O Movimento Revolucionário Pó de Terra classifica a morte do secretário-geral Vigário Luís Balanta como “execução política” e promete manter a luta. No manifesto tornado público esta segunda-feira, 6 de abril. O movimento afirma já ter escolhido um novo secretário-geral interino, identidade mantida em sigilo por “segurança estratégica”, e diz estar a recolher provas para atribuir responsabilidades. 

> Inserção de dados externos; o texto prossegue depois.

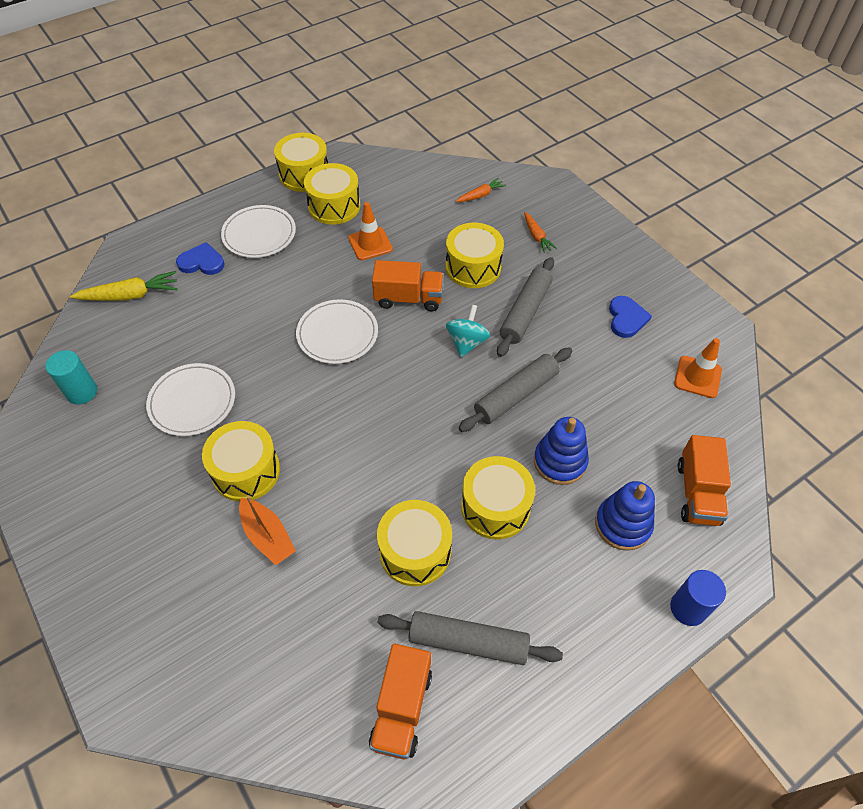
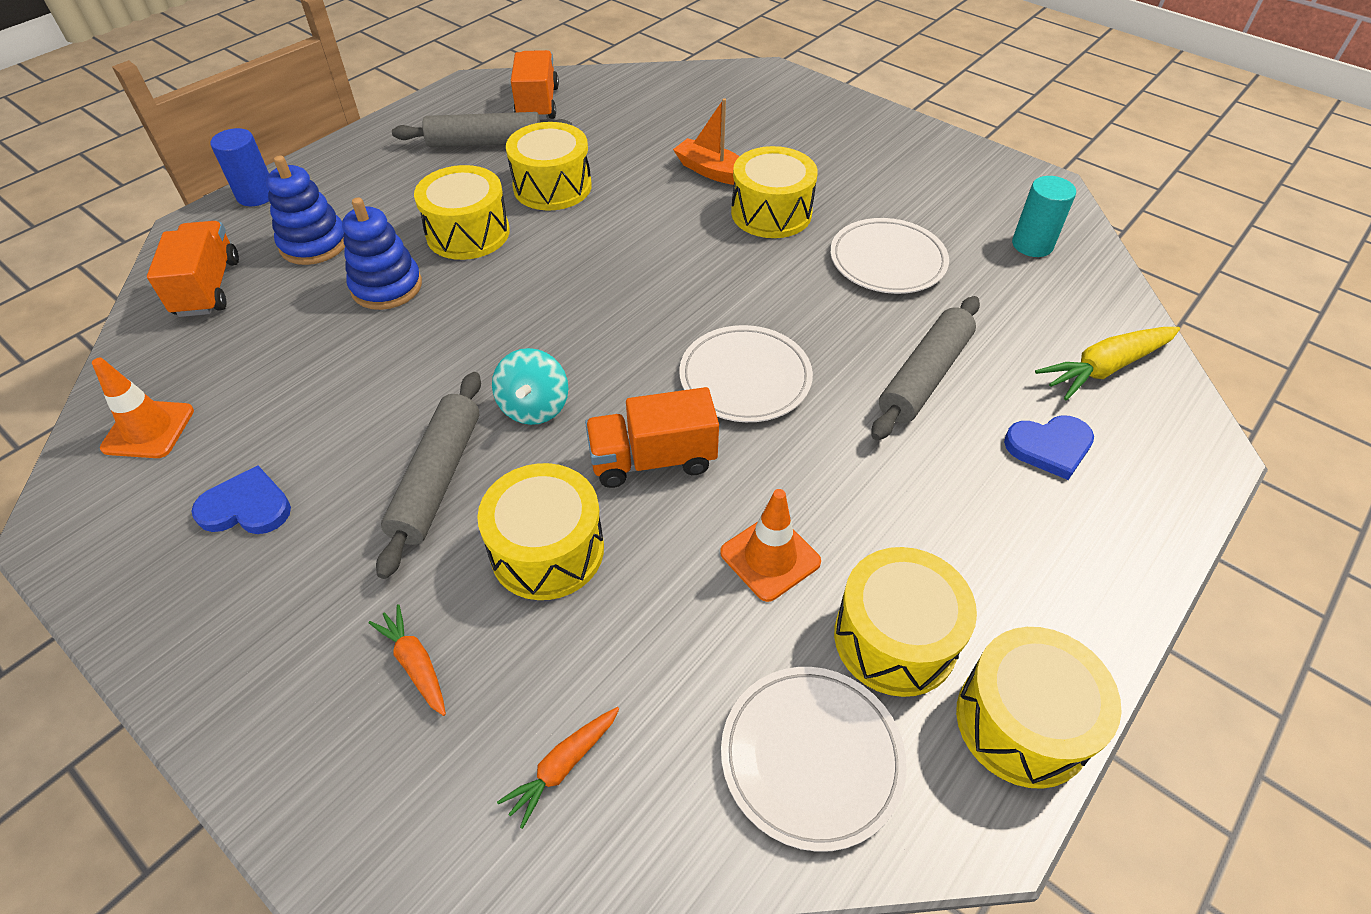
camera: 165 degrees right, 5 degrees down
(259, 234) = (997, 527): white plate -> white plate (811, 757)
(516, 395) = (448, 349): grey rolling pin -> grey rolling pin (924, 377)
(626, 318) = (246, 507): blue heart -> blue heart turned 105 degrees clockwise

O movimento responsabiliza “milícias ligadas ao regime” pelo assassinato, alegando motivação política, e afirma conhecer autores materiais e mandantes, sem apresentar documentos publicamente. Denuncia ainda o controle do sistema judicial e pede “justiça das ruas” enquanto não houver imparcialidade institucional. 

A organização dirige apelos a jovens, mulheres, intelectuais, trabalhadores, camponeses, militares patriotas e à diáspora, pedindo união para o que chama de “segunda independência”. Também exorta a comunidade internacional a impor sanções e pressão diplomática, advertindo que a “paciência do povo tem limites”. 

No enquadramento político, Pó de Terra diz que a Guiné-Bissau está “sequestrada” por redes de crime organizado e negócios ilícitos, apresentando o conflito como resgate nacional. 

O movimento revolucionário promete vigilância permanente, denúncias contínuas e ação “com inteligência e prontidão”, sem detalhar métodos.